REQUIREMENT:
Write out the records again, exactly. Nothing may be dropped.

(Collected data)
● ● ● ● ●

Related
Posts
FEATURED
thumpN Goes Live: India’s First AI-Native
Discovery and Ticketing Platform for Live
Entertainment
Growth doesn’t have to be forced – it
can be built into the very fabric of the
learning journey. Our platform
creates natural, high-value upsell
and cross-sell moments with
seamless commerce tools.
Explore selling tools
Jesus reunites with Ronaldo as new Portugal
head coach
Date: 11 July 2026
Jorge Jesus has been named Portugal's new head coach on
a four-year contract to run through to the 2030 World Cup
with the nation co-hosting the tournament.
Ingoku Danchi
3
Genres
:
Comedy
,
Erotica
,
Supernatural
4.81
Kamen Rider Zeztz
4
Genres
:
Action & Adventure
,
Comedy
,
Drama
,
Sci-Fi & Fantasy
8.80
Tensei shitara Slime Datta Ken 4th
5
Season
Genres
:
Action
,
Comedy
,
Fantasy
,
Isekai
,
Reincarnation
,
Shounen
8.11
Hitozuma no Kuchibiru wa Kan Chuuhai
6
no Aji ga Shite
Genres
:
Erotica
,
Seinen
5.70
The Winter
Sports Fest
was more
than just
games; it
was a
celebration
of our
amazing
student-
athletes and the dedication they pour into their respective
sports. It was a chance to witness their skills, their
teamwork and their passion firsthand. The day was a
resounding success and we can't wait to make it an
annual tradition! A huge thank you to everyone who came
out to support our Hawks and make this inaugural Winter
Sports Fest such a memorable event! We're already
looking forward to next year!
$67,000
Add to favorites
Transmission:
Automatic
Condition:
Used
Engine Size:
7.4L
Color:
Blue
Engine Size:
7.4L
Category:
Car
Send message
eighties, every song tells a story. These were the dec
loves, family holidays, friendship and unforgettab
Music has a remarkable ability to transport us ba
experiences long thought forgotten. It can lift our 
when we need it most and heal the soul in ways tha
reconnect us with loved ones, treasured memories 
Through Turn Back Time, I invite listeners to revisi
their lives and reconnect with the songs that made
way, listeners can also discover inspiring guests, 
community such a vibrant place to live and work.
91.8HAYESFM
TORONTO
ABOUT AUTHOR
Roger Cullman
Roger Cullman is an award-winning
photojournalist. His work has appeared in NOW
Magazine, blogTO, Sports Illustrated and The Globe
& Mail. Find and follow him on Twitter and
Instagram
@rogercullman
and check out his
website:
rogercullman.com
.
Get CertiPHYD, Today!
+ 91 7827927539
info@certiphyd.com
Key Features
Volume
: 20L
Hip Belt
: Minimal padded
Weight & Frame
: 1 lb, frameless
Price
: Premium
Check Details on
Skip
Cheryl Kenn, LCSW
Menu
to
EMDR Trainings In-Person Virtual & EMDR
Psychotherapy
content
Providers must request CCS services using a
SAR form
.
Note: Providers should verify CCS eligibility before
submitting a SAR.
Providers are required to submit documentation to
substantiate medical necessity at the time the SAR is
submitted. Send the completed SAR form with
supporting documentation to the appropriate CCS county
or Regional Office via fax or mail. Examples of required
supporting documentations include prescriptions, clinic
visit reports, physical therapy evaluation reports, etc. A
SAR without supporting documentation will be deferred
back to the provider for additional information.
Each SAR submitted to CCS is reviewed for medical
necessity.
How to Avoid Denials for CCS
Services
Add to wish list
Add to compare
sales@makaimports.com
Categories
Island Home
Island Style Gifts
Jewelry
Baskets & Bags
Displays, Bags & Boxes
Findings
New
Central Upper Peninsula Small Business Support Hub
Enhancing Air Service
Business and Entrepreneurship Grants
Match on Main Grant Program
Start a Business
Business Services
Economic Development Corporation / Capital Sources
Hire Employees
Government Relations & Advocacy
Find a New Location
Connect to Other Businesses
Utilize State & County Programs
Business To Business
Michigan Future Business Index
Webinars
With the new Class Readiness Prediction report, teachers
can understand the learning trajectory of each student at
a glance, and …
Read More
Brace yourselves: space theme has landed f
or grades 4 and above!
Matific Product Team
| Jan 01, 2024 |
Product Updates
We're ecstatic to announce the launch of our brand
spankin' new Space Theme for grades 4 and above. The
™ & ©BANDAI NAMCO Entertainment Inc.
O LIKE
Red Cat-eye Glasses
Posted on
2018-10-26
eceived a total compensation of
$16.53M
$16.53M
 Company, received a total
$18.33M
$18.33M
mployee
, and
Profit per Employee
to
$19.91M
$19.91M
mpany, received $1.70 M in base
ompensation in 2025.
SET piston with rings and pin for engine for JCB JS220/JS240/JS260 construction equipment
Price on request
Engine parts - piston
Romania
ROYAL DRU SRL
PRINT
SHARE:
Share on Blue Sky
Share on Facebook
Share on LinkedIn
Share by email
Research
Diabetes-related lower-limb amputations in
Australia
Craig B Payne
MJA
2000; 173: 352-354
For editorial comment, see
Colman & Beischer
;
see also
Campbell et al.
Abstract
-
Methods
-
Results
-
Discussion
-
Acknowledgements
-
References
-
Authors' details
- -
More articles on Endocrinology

● ● ● ● ●

RESPONSE AREA:
Related
Posts
FEATURED
thumpN Goes Live: India’s First AI-Native
Discovery and Ticketing Platform for Live
Entertainment
Growth doesn’t have to be forced – it
can be built into the very fabric of the
learning journey. Our platform
creates natural, high-value upsell
and cross-sell moments with
seamless commerce tools.
Explore selling tools
Jesus reunites with Ronaldo as new Portugal
head coach
Date: 11 July 2026
Jorge Jesus has been named Portugal's new head coach on
a four-year contract to run through to the 2030 World Cup
with the nation co-hosting the tournament.
Ingoku Danchi
3
Genres
:
Comedy
,
Erotica
,
Supernatural
4.81
Kamen Rider Zeztz
4
Genres
:
Action & Adventure
,
Comedy
,
Drama
,
Sci-Fi & Fantasy
8.80
Tensei shitara Slime Datta Ken 4th
5
Season
Genres
:
Action
,
Comedy
,
Fantasy
,
Isekai
,
Reincarnation
,
Shounen
8.11
Hitozuma no Kuchibiru wa Kan Chuuhai
6
no Aji ga Shite
Genres
:
Erotica
,
Seinen
5.70
The Winter
Sports Fest
was more
than just
games; it
was a
celebration
of our
amazing
student-
athletes and the dedication they pour into their respective
sports. It was a chance to witness their skills, their
teamwork and their passion firsthand. The day was a
resounding success and we can't wait to make it an
annual tradition! A huge thank you to everyone who came
out to support our Hawks and make this inaugural Winter
Sports Fest such a memorable event! We're already
looking forward to next year!
$67,000
Add to favorites
Transmission:
Automatic
Condition:
Used
Engine Size:
7.4L
Color:
Blue
Engine Size:
7.4L
Category:
Car
Send message
eighties, every song tells a story. These were the dec
loves, family holidays, friendship and unforgettab
Music has a remarkable ability to transport us ba
experiences long thought forgotten. It can lift our 
when we need it most and heal the soul in ways tha
reconnect us with loved ones, treasured memories 
Through Turn Back Time, I invite listeners to revisi
their lives and reconnect with the songs that made
way, listeners can also discover inspiring guests, 
community such a vibrant place to live and work.
91.8HAYESFM
TORONTO
ABOUT AUTHOR
Roger Cullman
Roger Cullman is an award-winning
photojournalist. His work has appeared in NOW
Magazine, blogTO, Sports Illustrated and The Globe
& Mail. Find and follow him on Twitter and
Instagram
@rogercullman
and check out his
website:
rogercullman.com
.
Get CertiPHYD, Today!
+ 91 7827927539
info@certiphyd.com
Key Features
Volume
: 20L
Hip Belt
: Minimal padded
Weight & Frame
: 1 lb, frameless
Price
: Premium
Check Details on
Skip
Cheryl Kenn, LCSW
Menu
to
EMDR Trainings In-Person Virtual & EMDR
Psychotherapy
content
Providers must request CCS services using a
SAR form
.
Note: Providers should verify CCS eligibility before
submitting a SAR.
Providers are required to submit documentation to
substantiate medical necessity at the time the SAR is
submitted. Send the completed SAR form with
supporting documentation to the appropriate CCS county
or Regional Office via fax or mail. Examples of required
supporting documentations include prescriptions, clinic
visit reports, physical therapy evaluation reports, etc. A
SAR without supporting documentation will be deferred
back to the provider for additional information.
Each SAR submitted to CCS is reviewed for medical
necessity.
How to Avoid Denials for CCS
Services
Add to wish list
Add to compare
sales@makaimports.com
Categories
Island Home
Island Style Gifts
Jewelry
Baskets & Bags
Displays, Bags & Boxes
Findings
New
Central Upper Peninsula Small Business Support Hub
Enhancing Air Service
Business and Entrepreneurship Grants
Match on Main Grant Program
Start a Business
Business Services
Economic Development Corporation / Capital Sources
Hire Employees
Government Relations & Advocacy
Find a New Location
Connect to Other Businesses
Utilize State & County Programs
Business To Business
Michigan Future Business Index
Webinars
With the new Class Readiness Prediction report, teachers
can understand the learning trajectory of each student at
a glance, and …
Read More
Brace yourselves: space theme has landed f
or grades 4 and above!
Matific Product Team
| Jan 01, 2024 |
Product Updates
We're ecstatic to announce the launch of our brand
spankin' new Space Theme for grades 4 and above. The
™ & ©BANDAI NAMCO Entertainment Inc.
O LIKE
Red Cat-eye Glasses
Posted on
2018-10-26
eceived a total compensation of
$16.53M
$16.53M
 Company, received a total
$18.33M
$18.33M
mployee
, and
Profit per Employee
to
$19.91M
$19.91M
mpany, received $1.70 M in base
ompensation in 2025.
SET piston with rings and pin for engine for JCB JS220/JS240/JS260 construction equipment
Price on request
Engine parts - piston
Romania
ROYAL DRU SRL
PRINT
SHARE:
Share on Blue Sky
Share on Facebook
Share on LinkedIn
Share by email
Research
Diabetes-related lower-limb amputations in
Australia
Craig B Payne
MJA
2000; 173: 352-354
For editorial comment, see
Colman & Beischer
;
see also
Campbell et al.
Abstract
-
Methods
-
Results
-
Discussion
-
Acknowledgements
-
References
-
Authors' details
- -
More articles on Endocrinology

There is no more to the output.